FCA sets out proposals to enhance resilience of Money Market Funds
The UK Financial Conduct Authority (FCA) has published a consultation paper setting out proposals to enhance the resilience of Money Market Funds (MMFs) based in the UK. It has been developed in close consultation with the Treasury and the Bank of England.
MMFs are a type of fund used routinely by investors to place money and have quick access to it when they need it. MMFs pool investors’ money and make low risk investments in high-quality short-term assets. MMFs are subject to regulation to ensure that they can redeem investors’ investment and return it to them as cash at short notice. Investments in MMFs are not guaranteed, however, usually MMF investors receive all or almost all of their investment back.
MMFs play an important role in the economy and investors need to be able to rely on their ability to redeem cash at short notice.
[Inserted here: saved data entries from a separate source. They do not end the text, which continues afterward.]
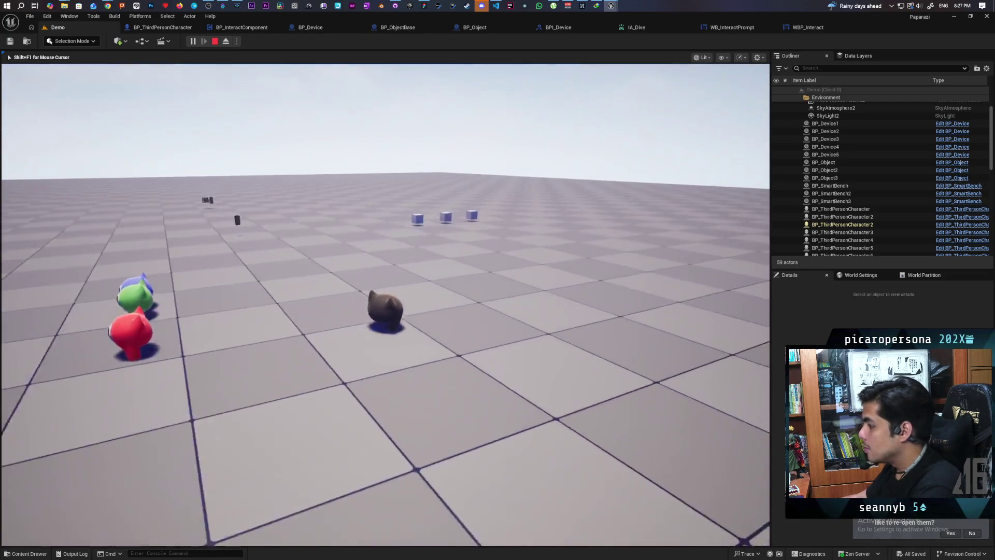
key("w")
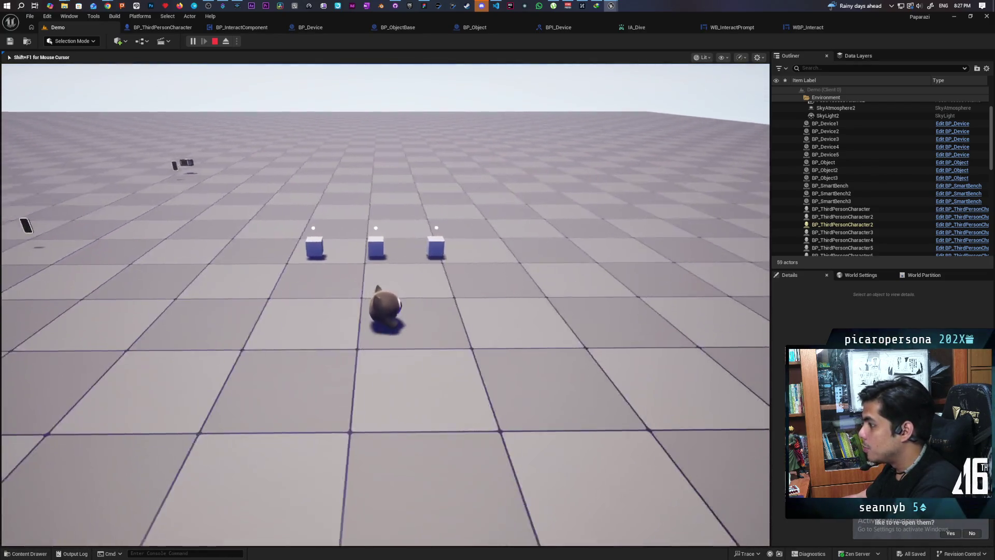
key("w")
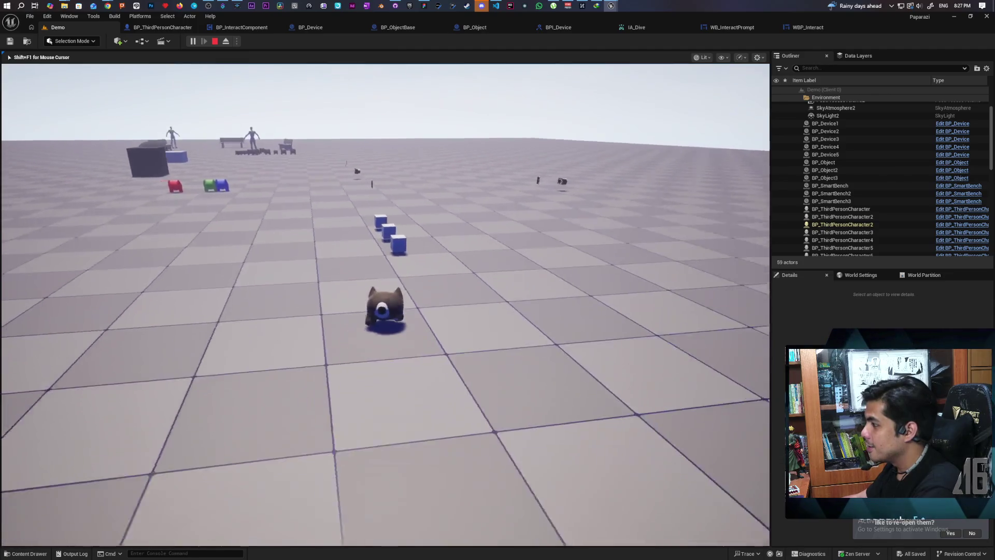
key("w")
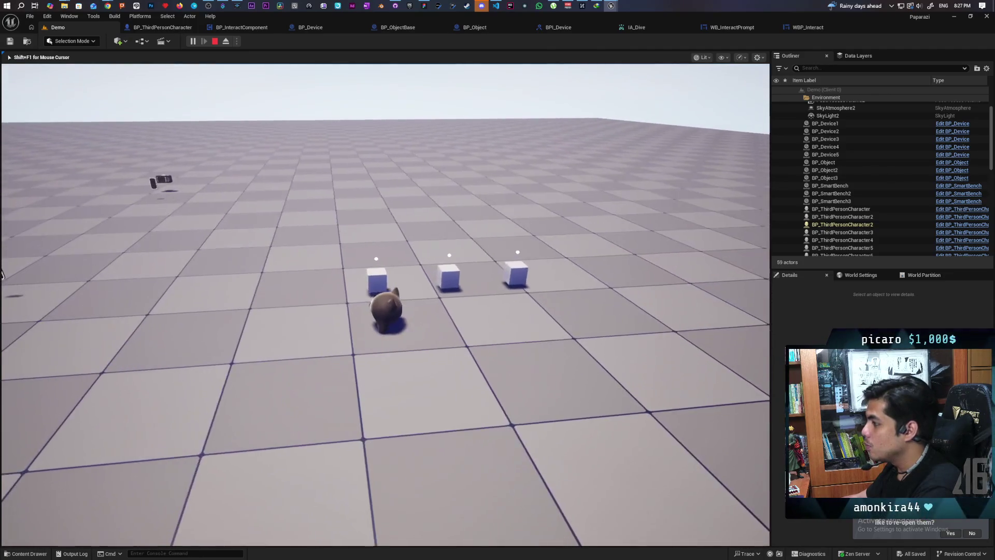
key("s")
However, in a severe market stress, investors may not be able to get their money back from an MMF quickly, or not without a noticeable and unanticipated loss.
MMFs typically use liquid assets (essentially ready cash) to return money to redeeming investors. If an MMF runs out of liquid assets and investors are still demanding the return of their investment, it would either need to ‘fire sale’ assets in stressed markets and pass the resulting losses on to investors or be ‘suspended’ (temporarily stop returning investors’ money).
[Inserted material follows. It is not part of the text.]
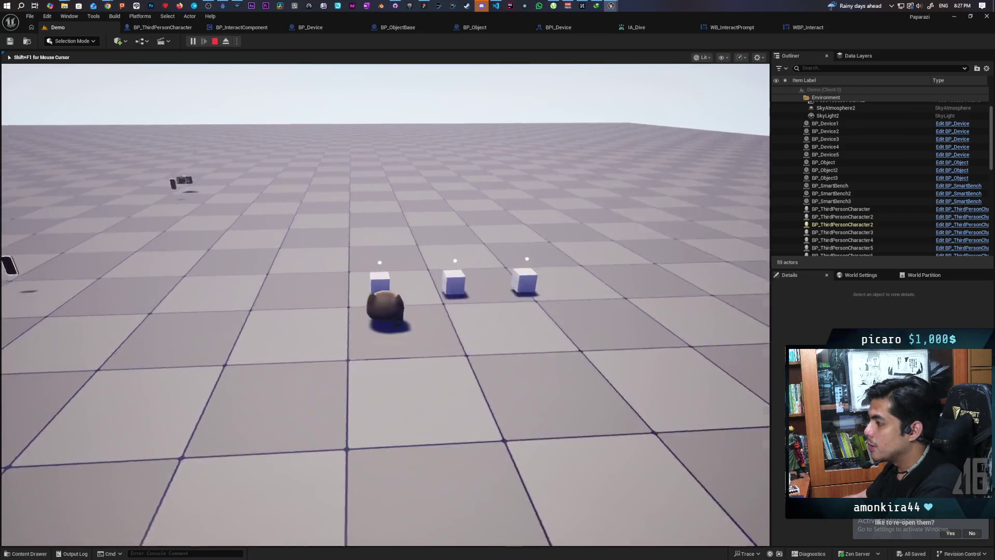
key("w")
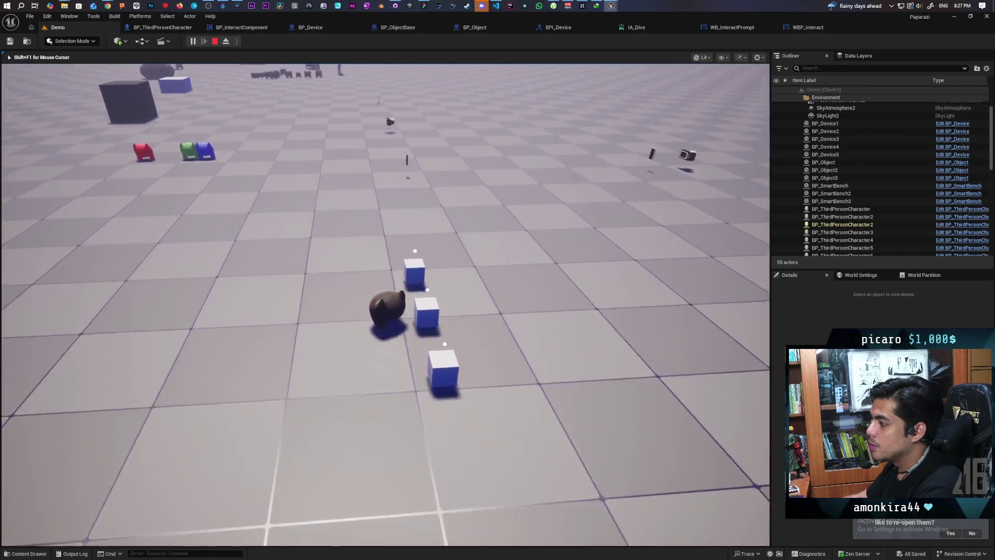
key("s")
Investors who redeem first in a stress are more likely to get paid out without unanticipated delays or losses, so there is a ‘first-mover advantage’ in MMFs which can itself also drive additional investor demands for their money back.
The FCA is consulting to strengthen the regulatory framework applicable to MMFs and reduce their vulnerabilities.
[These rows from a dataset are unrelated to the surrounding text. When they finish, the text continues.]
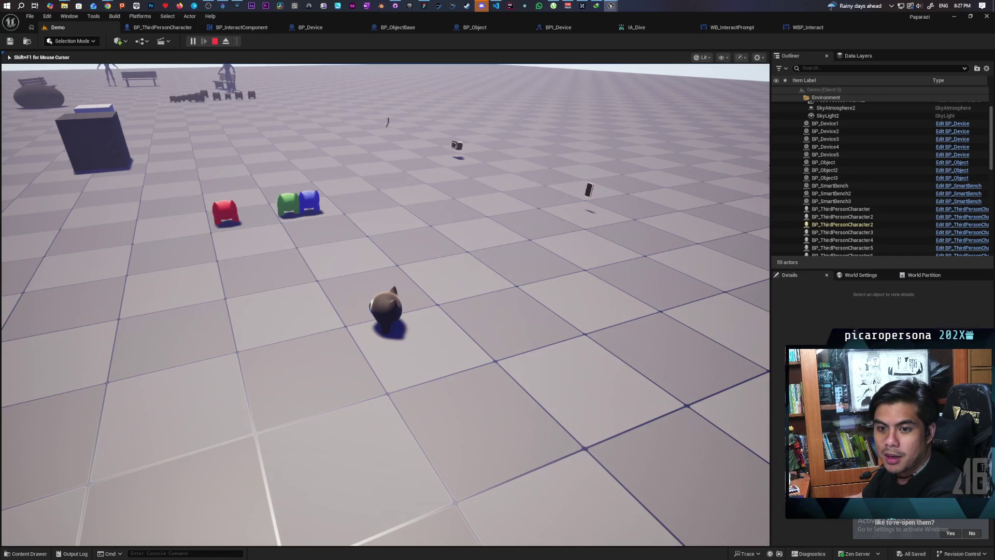
key("w")
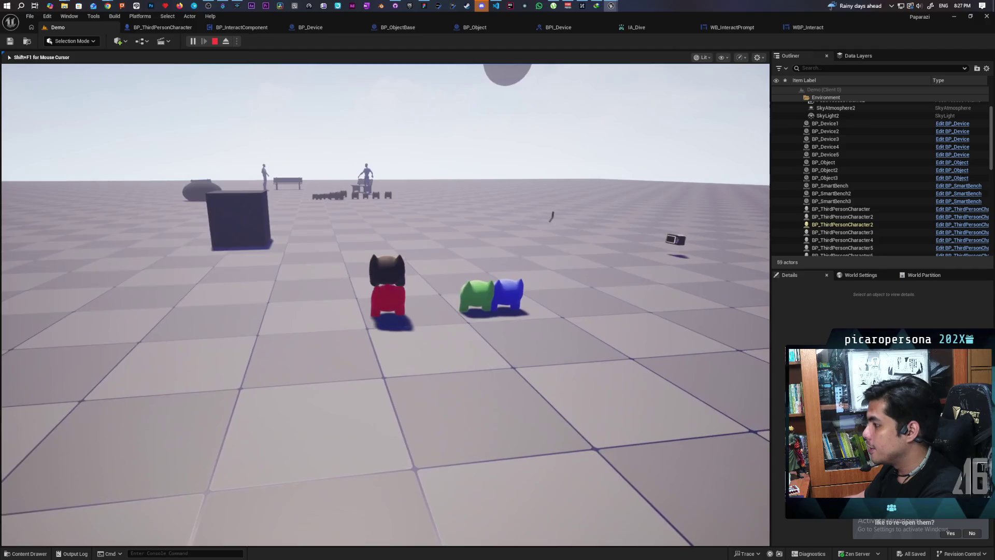
Stack the red, blue and green characters on one another across Clients 1, 2 and 3.
double_click(873, 27)
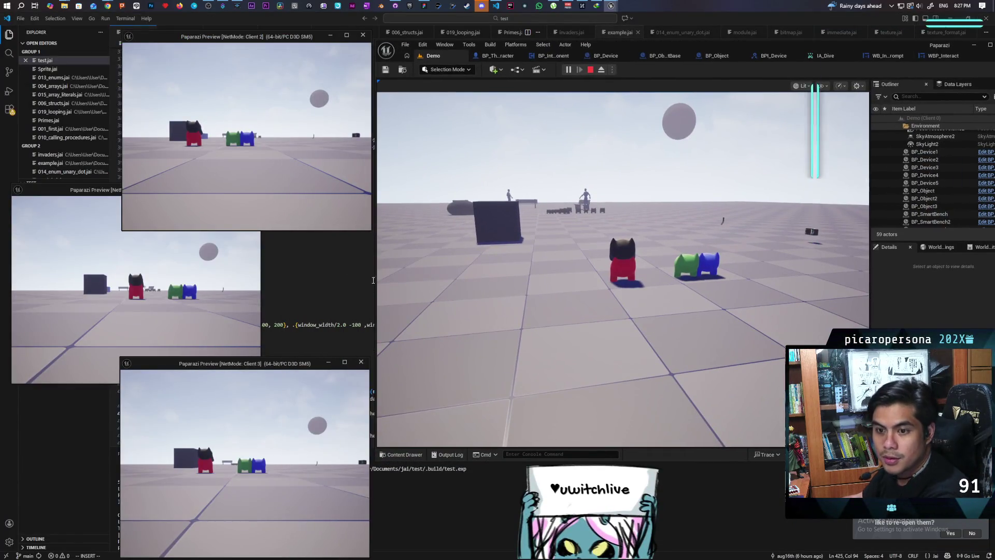
left_click(135, 290)
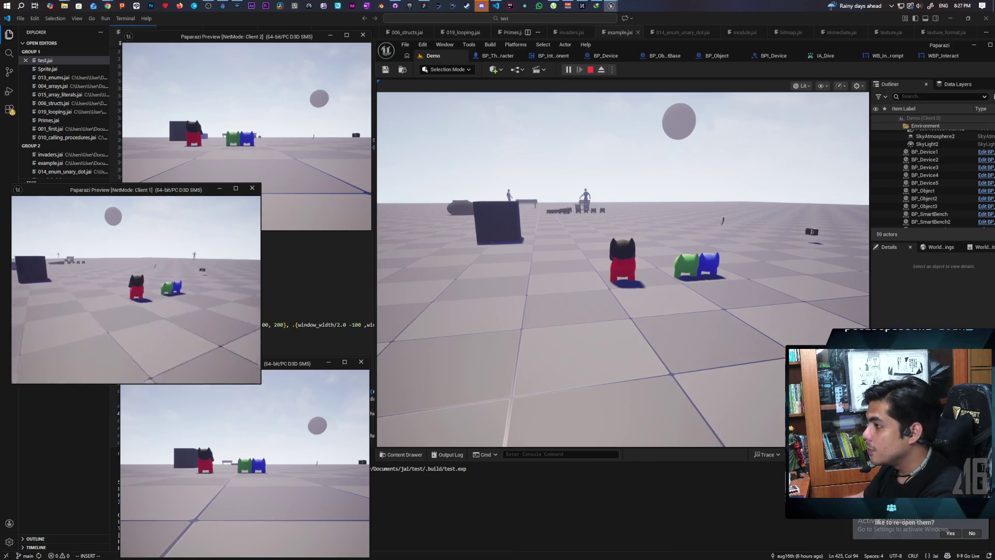
key("w")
The regulator is proposing two significant changes to current MMF regulation:
- A significant increase in the minimum proportion of highly liquid assets that all MMF types have to hold. This will ensure that MMFs have enough liquid assets to withstand large amounts of withdrawals over a short period in severe but plausible market stresses. This will significantly reduce the first-mover advantage in MMFs.
- The removal of an existing regulatory requirement for important types of MMF which ‘links’ the levels of liquid assets in those MMFs with the need for the MMF manager to impose or consider imposing tools that, if used, would reduce the ability of investors to get their money back without unanticipated delays or losses. This proposed policy change is known as ‘delinking’ and works to reduce the additional first-mover advantage the ‘links’ can cause for these types of MMF as their liquid asset levels decrease.
The FCA anticipates your comments by 8 March 2024.